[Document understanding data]
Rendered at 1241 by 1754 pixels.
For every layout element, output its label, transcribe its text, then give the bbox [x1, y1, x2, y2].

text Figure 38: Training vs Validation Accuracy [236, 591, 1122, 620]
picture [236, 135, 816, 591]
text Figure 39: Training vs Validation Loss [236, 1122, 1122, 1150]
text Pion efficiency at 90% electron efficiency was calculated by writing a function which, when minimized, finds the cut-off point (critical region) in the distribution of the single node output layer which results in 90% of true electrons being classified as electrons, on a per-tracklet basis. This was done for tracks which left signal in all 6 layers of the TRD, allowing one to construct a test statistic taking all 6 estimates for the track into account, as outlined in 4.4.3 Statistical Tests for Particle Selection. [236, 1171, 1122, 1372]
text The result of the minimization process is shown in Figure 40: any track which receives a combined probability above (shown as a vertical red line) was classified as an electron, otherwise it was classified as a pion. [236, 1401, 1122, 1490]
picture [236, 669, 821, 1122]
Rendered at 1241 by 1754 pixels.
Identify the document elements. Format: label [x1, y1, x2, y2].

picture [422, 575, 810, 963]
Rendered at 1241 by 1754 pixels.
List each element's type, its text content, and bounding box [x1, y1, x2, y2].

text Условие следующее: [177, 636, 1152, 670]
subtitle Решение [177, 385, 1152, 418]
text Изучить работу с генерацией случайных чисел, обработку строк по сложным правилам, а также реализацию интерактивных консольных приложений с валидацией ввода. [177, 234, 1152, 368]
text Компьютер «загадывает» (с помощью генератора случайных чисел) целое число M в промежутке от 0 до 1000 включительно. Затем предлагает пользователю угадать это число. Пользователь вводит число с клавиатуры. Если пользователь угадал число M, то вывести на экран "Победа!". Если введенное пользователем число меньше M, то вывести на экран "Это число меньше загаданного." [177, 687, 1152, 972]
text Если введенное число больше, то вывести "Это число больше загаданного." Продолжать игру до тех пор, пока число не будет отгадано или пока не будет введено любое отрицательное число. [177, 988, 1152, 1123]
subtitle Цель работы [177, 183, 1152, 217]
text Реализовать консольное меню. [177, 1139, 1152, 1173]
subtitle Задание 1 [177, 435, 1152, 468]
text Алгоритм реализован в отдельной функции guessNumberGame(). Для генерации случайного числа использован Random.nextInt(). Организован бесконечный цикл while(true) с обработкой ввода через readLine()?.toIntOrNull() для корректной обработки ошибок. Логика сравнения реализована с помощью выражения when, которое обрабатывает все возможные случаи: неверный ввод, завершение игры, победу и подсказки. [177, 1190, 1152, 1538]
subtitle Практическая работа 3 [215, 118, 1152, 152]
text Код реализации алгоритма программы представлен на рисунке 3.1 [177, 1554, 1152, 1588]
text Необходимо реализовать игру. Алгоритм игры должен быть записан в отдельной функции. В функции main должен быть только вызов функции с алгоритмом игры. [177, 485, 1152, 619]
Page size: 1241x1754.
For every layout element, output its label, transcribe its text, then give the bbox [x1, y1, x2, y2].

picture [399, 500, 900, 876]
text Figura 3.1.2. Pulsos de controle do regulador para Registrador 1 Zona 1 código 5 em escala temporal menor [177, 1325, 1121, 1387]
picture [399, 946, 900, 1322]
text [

-- PROBLEM STATEMENT --
Reproduce the full block of data exactly, omitting nothing.

-- WRITTEN RESPONSE --
Rendered at 1241 by 1754 pixels.
For every layout element, output its label, transcribe its text, then give the bbox [x1, y1, x2, y2].

text Figure 38: Training vs Validation Accuracy [236, 591, 1122, 620]
picture [236, 135, 816, 591]
text Figure 39: Training vs Validation Loss [236, 1122, 1122, 1150]
text Pion efficiency at 90% electron efficiency was calculated by writing a function which, when minimized, finds the cut-off point (critical region) in the distribution of the single node output layer which results in 90% of true electrons being classified as electrons, on a per-tracklet basis. This was done for tracks which left signal in all 6 layers of the TRD, allowing one to construct a test statistic taking all 6 estimates for the track into account, as outlined in 4.4.3 Statistical Tests for Particle Selection. [236, 1171, 1122, 1372]
text The result of the minimization process is shown in Figure 40: any track which receives a combined probability above (shown as a vertical red line) was classified as an electron, otherwise it was classified as a pion. [236, 1401, 1122, 1490]
picture [236, 669, 821, 1122]
Rendered at 1241 by 1754 pixels.
Identify the document elements. Format: label [x1, y1, x2, y2].

picture [422, 575, 810, 963]
Rendered at 1241 by 1754 pixels.
List each element's type, its text content, and bounding box [x1, y1, x2, y2].

text Условие следующее: [177, 636, 1152, 670]
subtitle Решение [177, 385, 1152, 418]
text Изучить работу с генерацией случайных чисел, обработку строк по сложным правилам, а также реализацию интерактивных консольных приложений с валидацией ввода. [177, 234, 1152, 368]
text Компьютер «загадывает» (с помощью генератора случайных чисел) целое число M в промежутке от 0 до 1000 включительно. Затем предлагает пользователю угадать это число. Пользователь вводит число с клавиатуры. Если пользователь угадал число M, то вывести на экран "Победа!". Если введенное пользователем число меньше M, то вывести на экран "Это число меньше загаданного." [177, 687, 1152, 972]
text Если введенное число больше, то вывести "Это число больше загаданного." Продолжать игру до тех пор, пока число не будет отгадано или пока не будет введено любое отрицательное число. [177, 988, 1152, 1123]
subtitle Цель работы [177, 183, 1152, 217]
text Реализовать консольное меню. [177, 1139, 1152, 1173]
subtitle Задание 1 [177, 435, 1152, 468]
text Алгоритм реализован в отдельной функции guessNumberGame(). Для генерации случайного числа использован Random.nextInt(). Организован бесконечный цикл while(true) с обработкой ввода через readLine()?.toIntOrNull() для корректной обработки ошибок. Логика сравнения реализована с помощью выражения when, которое обрабатывает все возможные случаи: неверный ввод, завершение игры, победу и подсказки. [177, 1190, 1152, 1538]
subtitle Практическая работа 3 [215, 118, 1152, 152]
text Код реализации алгоритма программы представлен на рисунке 3.1 [177, 1554, 1152, 1588]
text Необходимо реализовать игру. Алгоритм игры должен быть записан в отдельной функции. В функции main должен быть только вызов функции с алгоритмом игры. [177, 485, 1152, 619]
Page size: 1241x1754.
For every layout element, output its label, transcribe its text, then give the bbox [x1, y1, x2, y2].

picture [399, 500, 900, 876]
text Figura 3.1.2. Pulsos de controle do regulador para Registrador 1 Zona 1 código 5 em escala temporal menor [177, 1325, 1121, 1387]
picture [399, 946, 900, 1322]
text [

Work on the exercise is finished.